── Recorded information
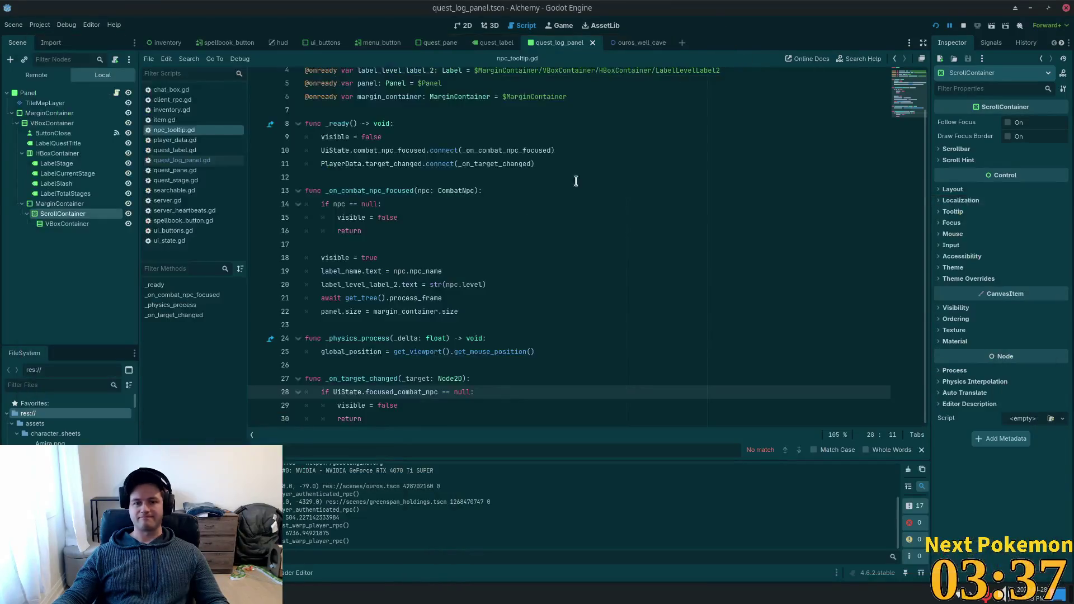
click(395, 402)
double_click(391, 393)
────
── Recorded information
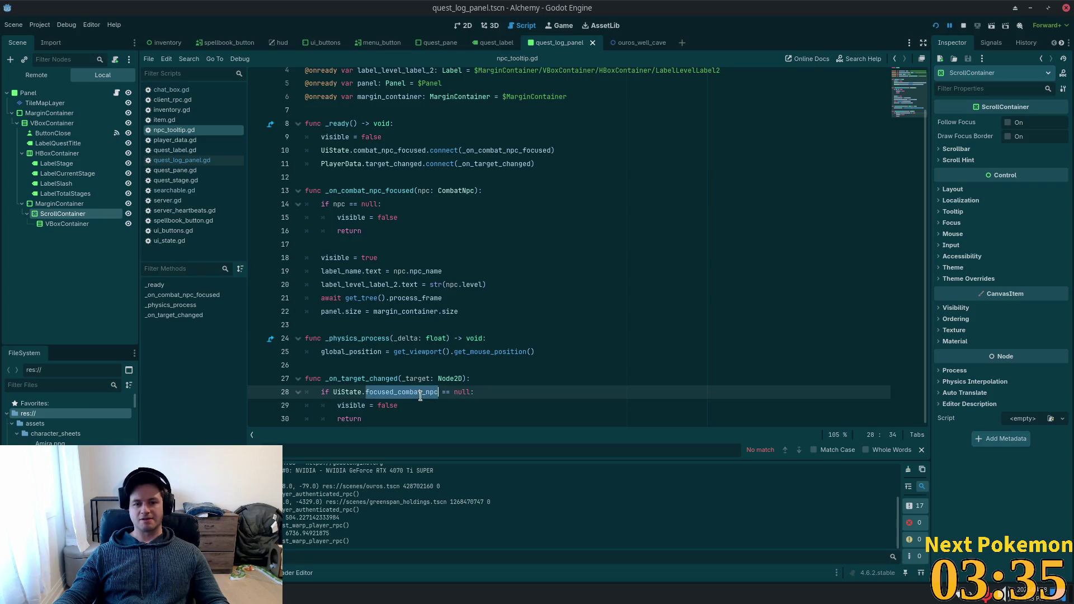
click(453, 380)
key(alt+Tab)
────
── Recorded information
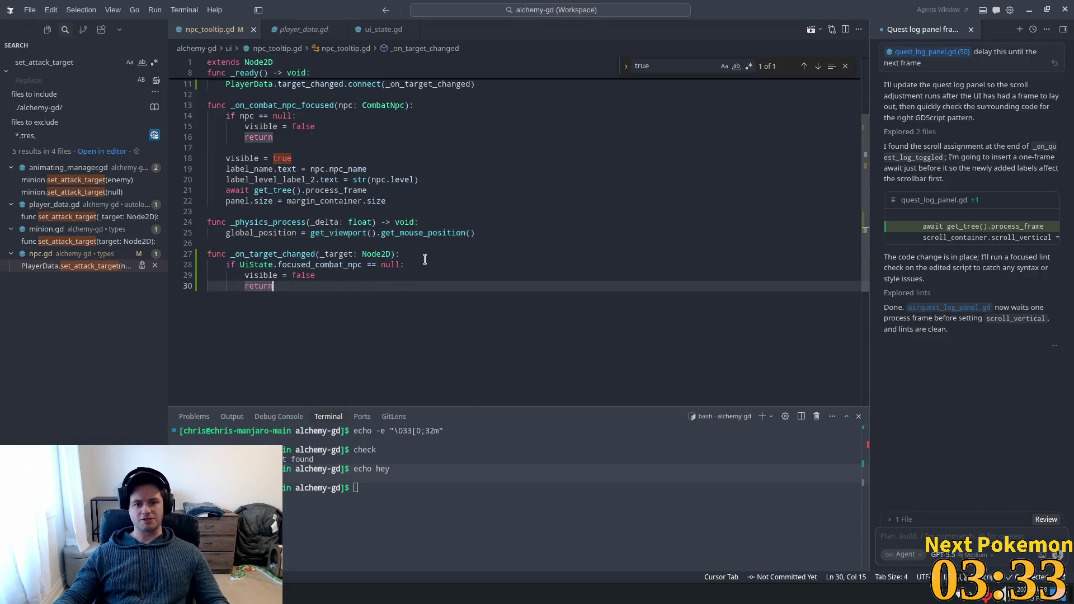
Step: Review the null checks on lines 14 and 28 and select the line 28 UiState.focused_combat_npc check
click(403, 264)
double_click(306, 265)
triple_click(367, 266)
────
Exercise details
Start with the line above that contains "Step: Review the" and stop after the line that contains "triple_click(367, 266)". Output those lines exactly, and only those.

Answer to this problem
Step: Review the null checks on lines 14 and 28 and select the line 28 UiState.focused_combat_npc check
click(403, 264)
double_click(306, 265)
triple_click(367, 266)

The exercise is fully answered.